Atomic operations on several transactionless external systems
Say you have an application connecting 3 different external systems. You need to update something in all 3. In case of a failure, you need to roll back the operations. This is not a hard thing to implement, but say operation 3 fails, and when rolling back, the rollback for operation 1 fails! Now the first external system is in an invalid state...
I'm thinking a possible solution is to shut down the application and forcing a manual fix of the external system, but then again... It might already have used this information (and perhaps that's why it failed), or we might not have sufficient access. Or it might not even be a good way to rollback the action!
Are there some good ways of handling such cases?
EDIT: Some application details..
It's a multi user web application. Most of the work is done with scheduled jobs (through Quartz.Net), so most operations is run in it's own thread.
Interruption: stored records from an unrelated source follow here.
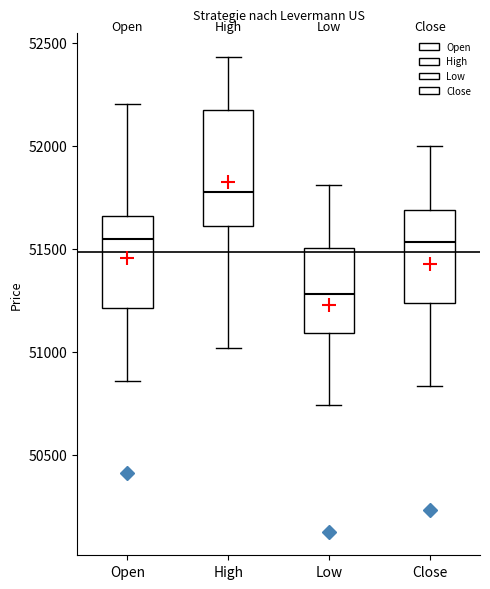

Reading left to right, transcribe this box plot: for each box, give where its median line is, the range the box spans, and where its two whiskers end, as read against the y-axis. The values are not printed on the chart, so give them approximately, as read against the axis.

Open: median 51550, box 51200 to 51650, whiskers 50850 to 52200
High: median 51800, box 51600 to 52150, whiskers 51000 to 52450
Low: median 51300, box 51100 to 51500, whiskers 50750 to 51800
Close: median 51550, box 51250 to 51700, whiskers 50850 to 52000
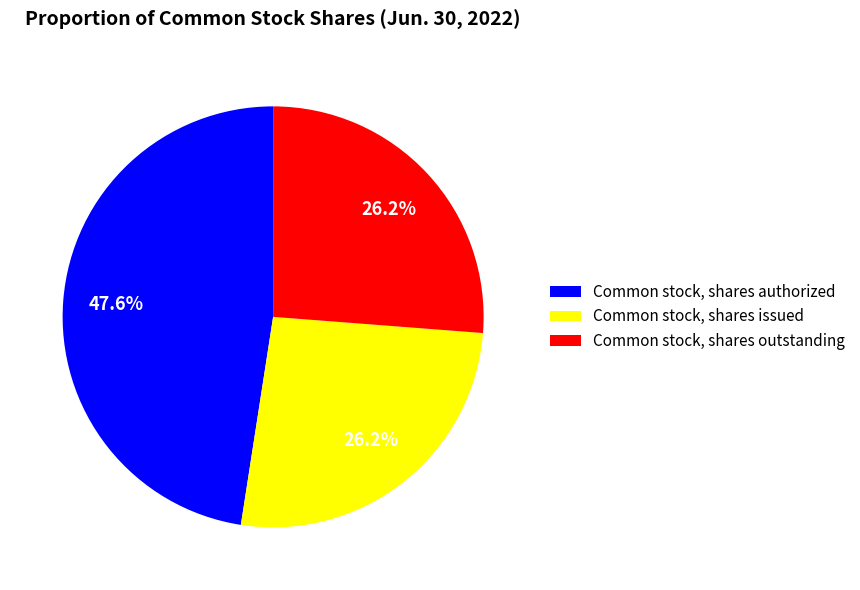

How many segments does this pie chart have?

3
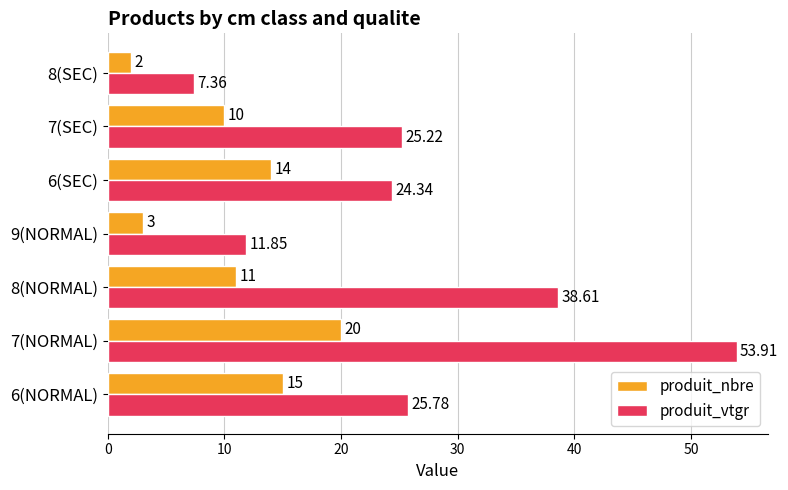

List the series in order of their overall mean, highest first.

produit_vtgr, produit_nbre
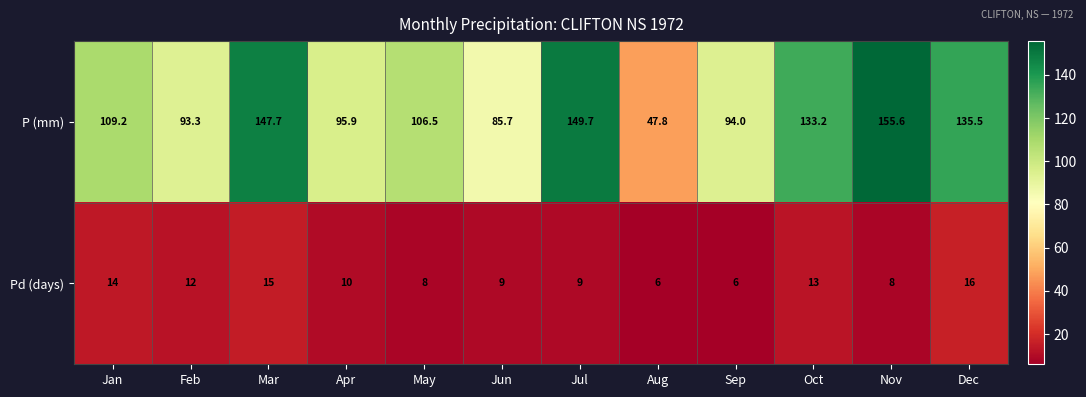

Reading left to right, list all the values displayed in this chart.

P (mm): Jan=109.2	Feb=93.3	Mar=147.7	Apr=95.9	May=106.5	Jun=85.7	Jul=149.7	Aug=47.8	Sep=94.0	Oct=133.2	Nov=155.6	Dec=135.5
Pd (days): Jan=14.0	Feb=12.0	Mar=15.0	Apr=10.0	May=8.0	Jun=9.0	Jul=9.0	Aug=6.0	Sep=6.0	Oct=13.0	Nov=8.0	Dec=16.0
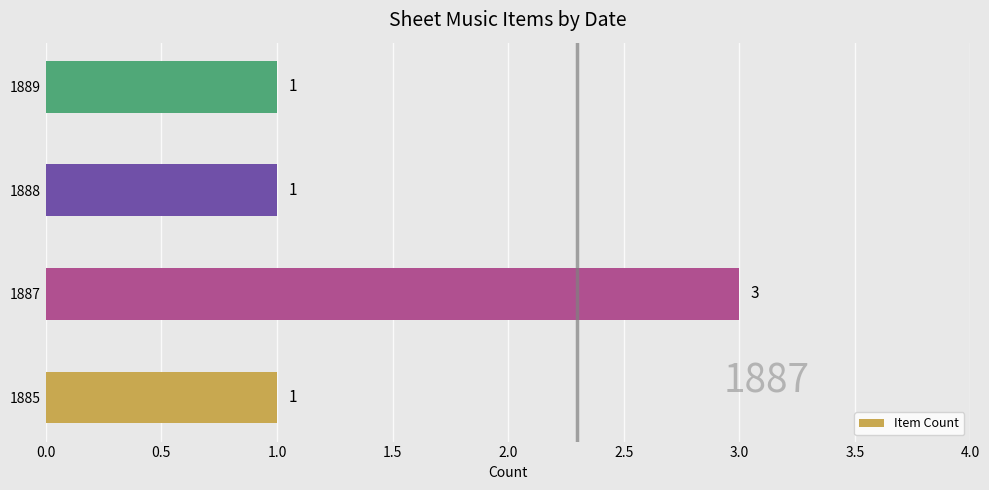

What is the difference between the maximum and second lowest values?

2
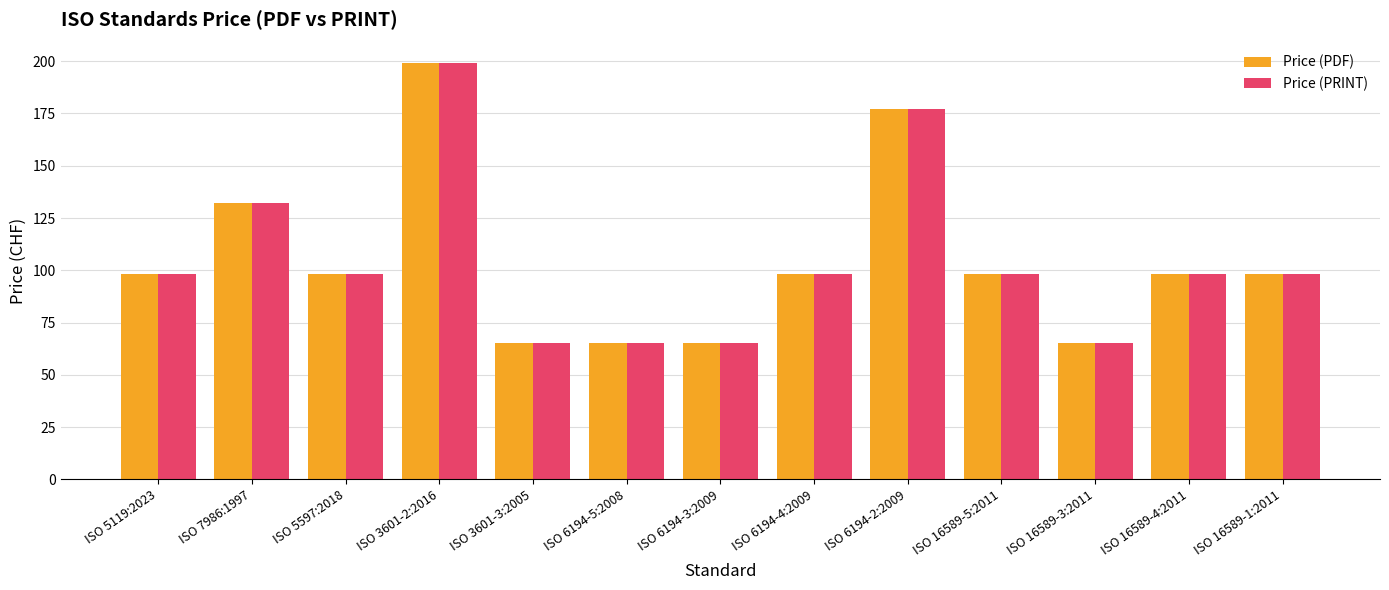

Which label corresponds to the largest value in the chart?

ISO 3601-2:2016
Some user actions should trigger jobs that update several systems though. The external systems are somewhat unstable.
I Was thinking of changing the application to use the Command and Unit Of Work pattern
Two-Phase Commit (2PC) might be suitable here.
The first phase is getting the various databases to agree that they are willing to go ahead with the commit. In your example, database 1 won't proceed with the write until it is sure that all three databases have reported that the transaction will be possible.
This compares with the process that you are describing that is an "optimistic" approach - Database 1 will assume the transaction should go through until it learns otherwise, and is forced to rollback.
Would you like to explain further how the rollback of operation 1 could fail?
The state it is aiming to get to is one that it has been in before, so it should be logically consistent. There might be transient issues like network failure, but it might be the case that the best way to deal with that is to retry until the problems goes away.
If the problem is that subsequent transactions have locked or changed the data in the meantime, then you have a much larger problem - your transactions are not atomic, and rolling them back may cause the output of other transactions to become invalid.
Depending on the size of the application (single user vs. enterprise), shutting down the application might be a bad idea.
First of all, I'd suggest saving the initial state of the information being changed in the 3 external apps to storage local to your own app. That means you can at least determine what the rollback state is supposed to be should your app crash/the rollback fail/etc. Once the transaction has successfully committed you can then delete this data.
What to do when one of the operations fails depends on the functionality of the 3 external systems. Let's assume that one of these systems holds employee data. Shutting down the application simply because one employee's address is wrong due to a failed transaction is overkill. It's much better to simply check the failed transaction log (ie. the local storage to which you saved the initial states of the 3 external apps) whenever an employee's data is accessed. If that employee data is flagged as invalid, throw an error indicating that the record is in an invalid state and cannot be retrieved.
However, if the entire external system will be thrown into disarray by a failed transaction, then yes - there's nothing you can do here but shut down your app until the problem is fixed.
Oddthinking's answer is a good one, but limited because it is very difficult to actually reliably do a 2PC. This has been known in the distributed computing community for quite a while, though lots of people try their best to just ignore it.
If you're interested in delving deeper into this area, the Paxos consensus algorithm is a good place to start. And be aware that this is a surprisingly difficult problem, precisely because of both the problems you allude to and the fact that it's actually impossible to build a truly reliable messaging system that can deliver a message in a bounded amount of time. (To understand why that's true, consider that someone with a backhoe might wipe out all the network links between the various communicating parties…)
I suspect the real fix is design the architecture of the overall system and how you roll out changes across it so that a loss of communications in one area is not catastrophic. This might or might not be easy to do, depending on the exact details.